### ROWS

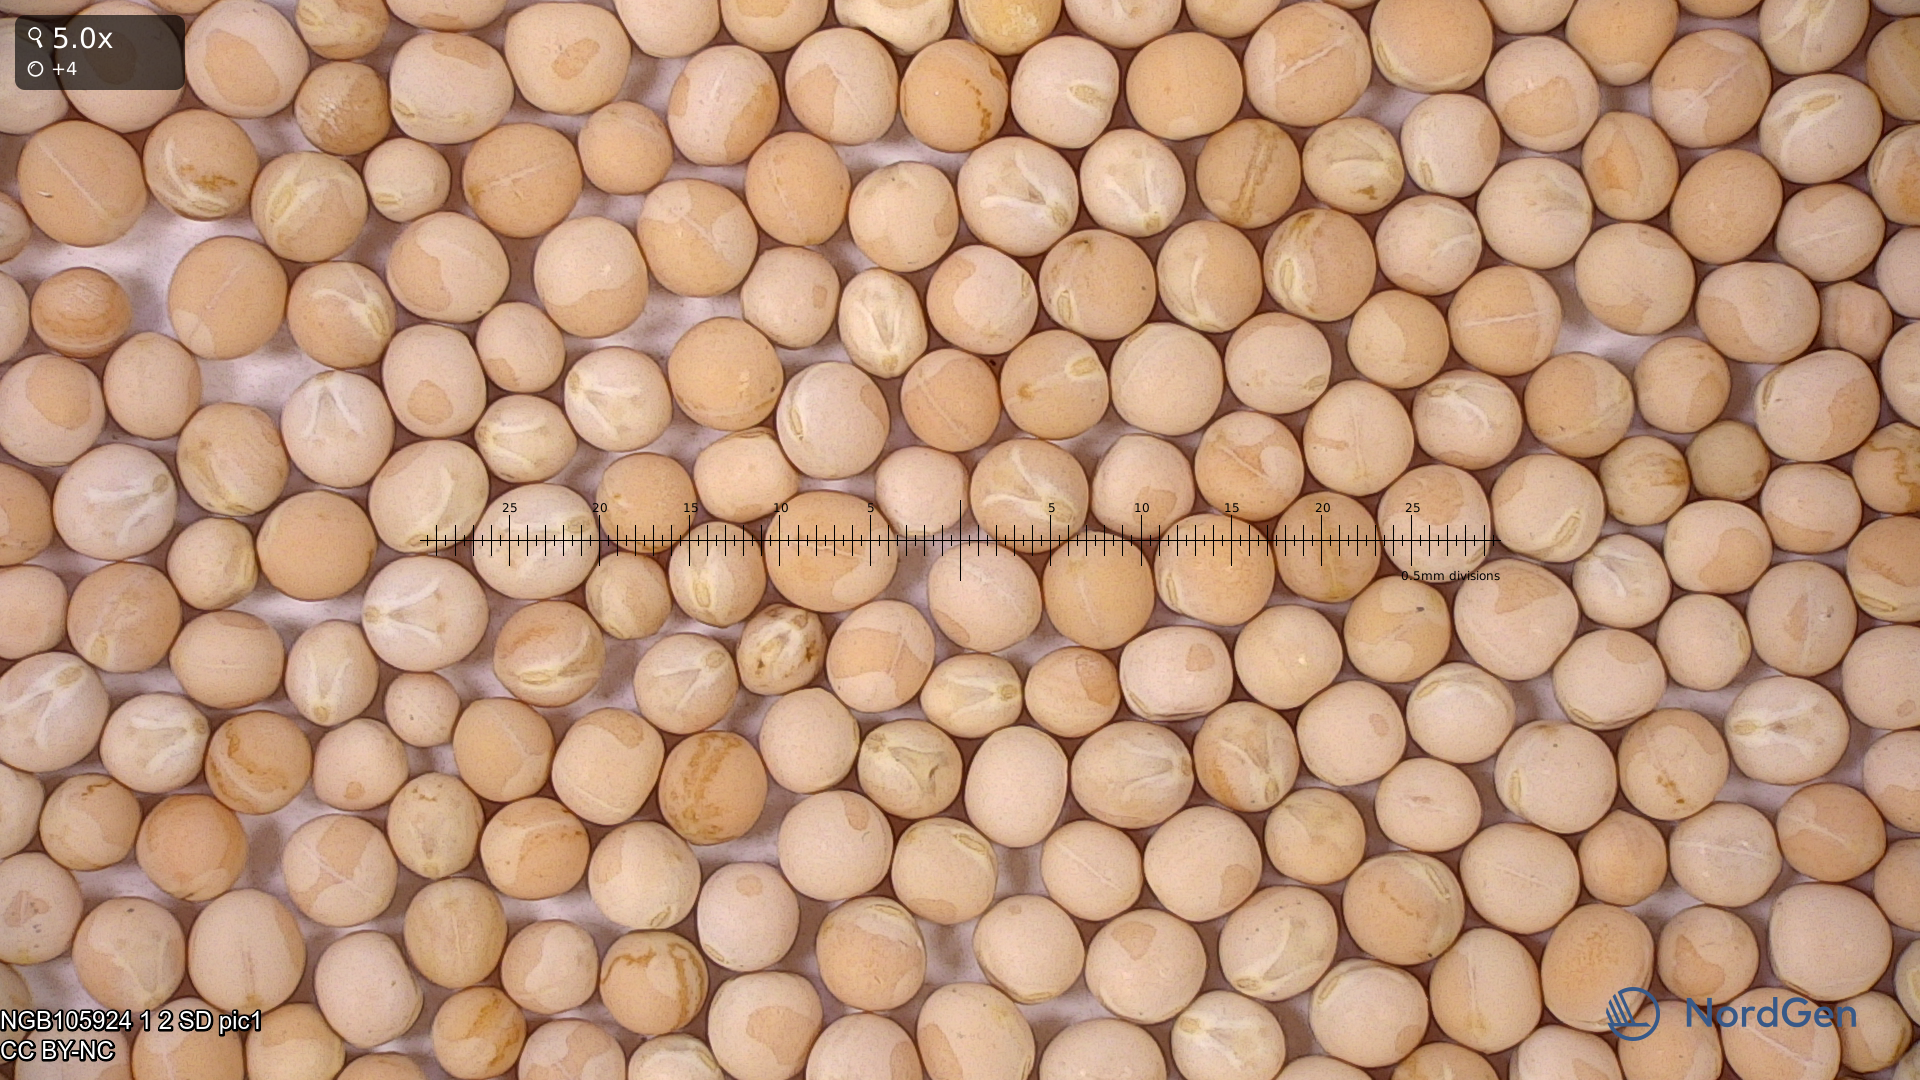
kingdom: Plantae
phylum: Tracheophyta
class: Magnoliopsida
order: Fabales
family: Fabaceae
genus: Lathyrus
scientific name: Lathyrus oleraceus
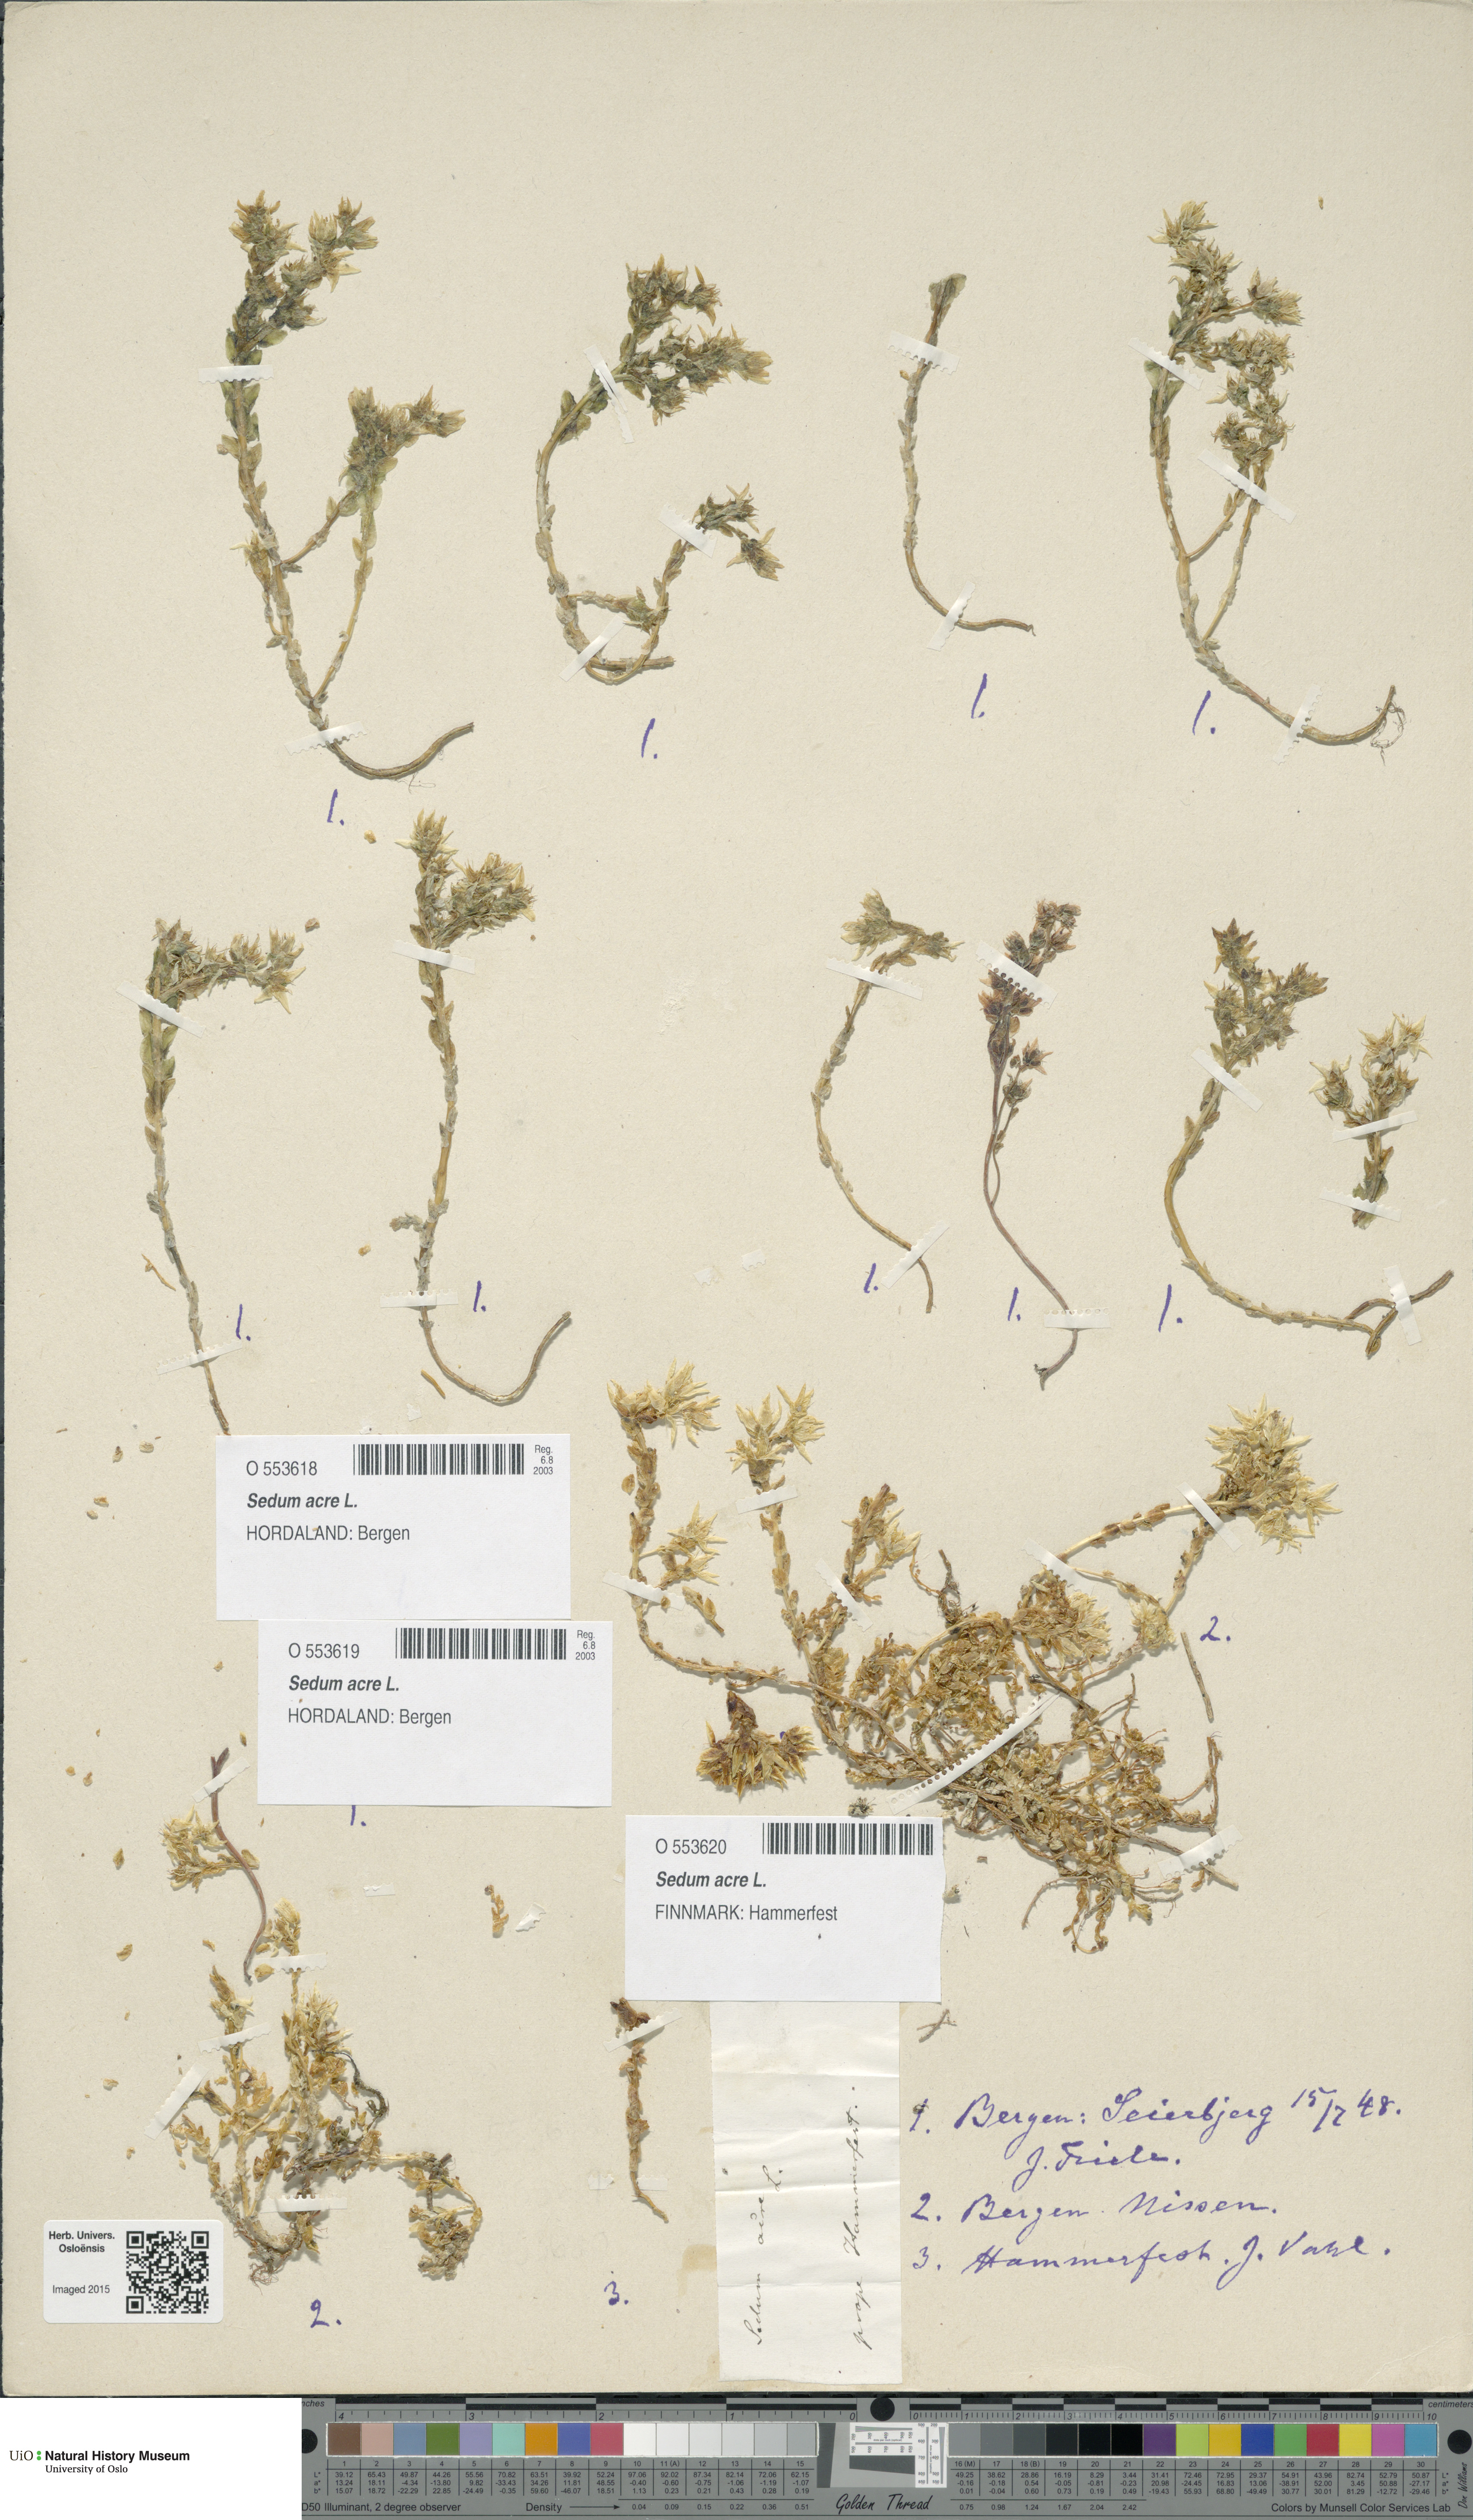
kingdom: Plantae
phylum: Tracheophyta
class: Magnoliopsida
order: Saxifragales
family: Crassulaceae
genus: Sedum
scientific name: Sedum acre
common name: Biting stonecrop
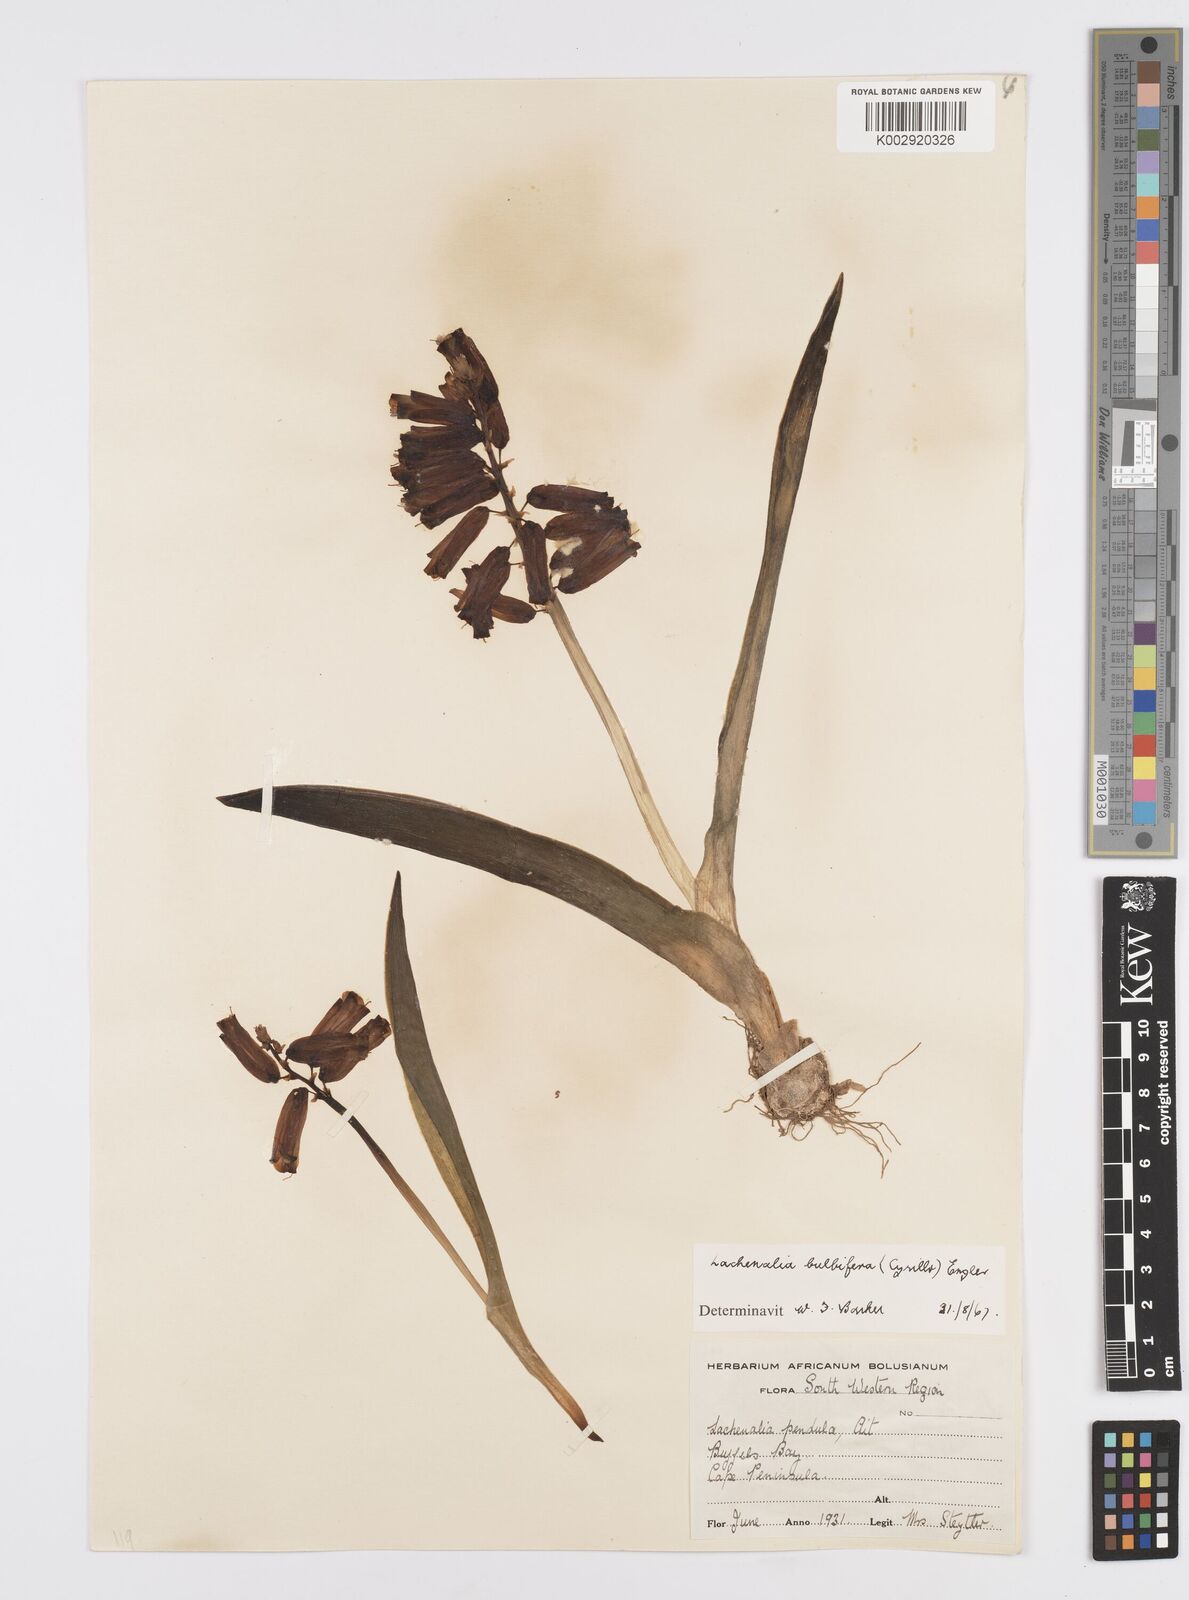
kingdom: Plantae
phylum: Tracheophyta
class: Liliopsida
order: Asparagales
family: Asparagaceae
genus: Lachenalia
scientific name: Lachenalia bulbifera
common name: Red lachenalia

### SET EXERCISE
Turn the naming lines from all the records into a single numbered list, skipping any blank lines and leaving the pictures out.

### COMPLETE ANSWER
1. kingdom: Plantae
2. phylum: Tracheophyta
3. class: Magnoliopsida
4. order: Fabales
5. family: Fabaceae
6. genus: Lathyrus
7. scientific name: Lathyrus oleraceus
8. kingdom: Plantae
9. phylum: Tracheophyta
10. class: Magnoliopsida
11. order: Saxifragales
12. family: Crassulaceae
13. genus: Sedum
14. scientific name: Sedum acre
15. common name: Biting stonecrop
16. kingdom: Plantae
17. phylum: Tracheophyta
18. class: Liliopsida
19. order: Asparagales
20. family: Asparagaceae
21. genus: Lachenalia
22. scientific name: Lachenalia bulbifera
23. common name: Red lachenalia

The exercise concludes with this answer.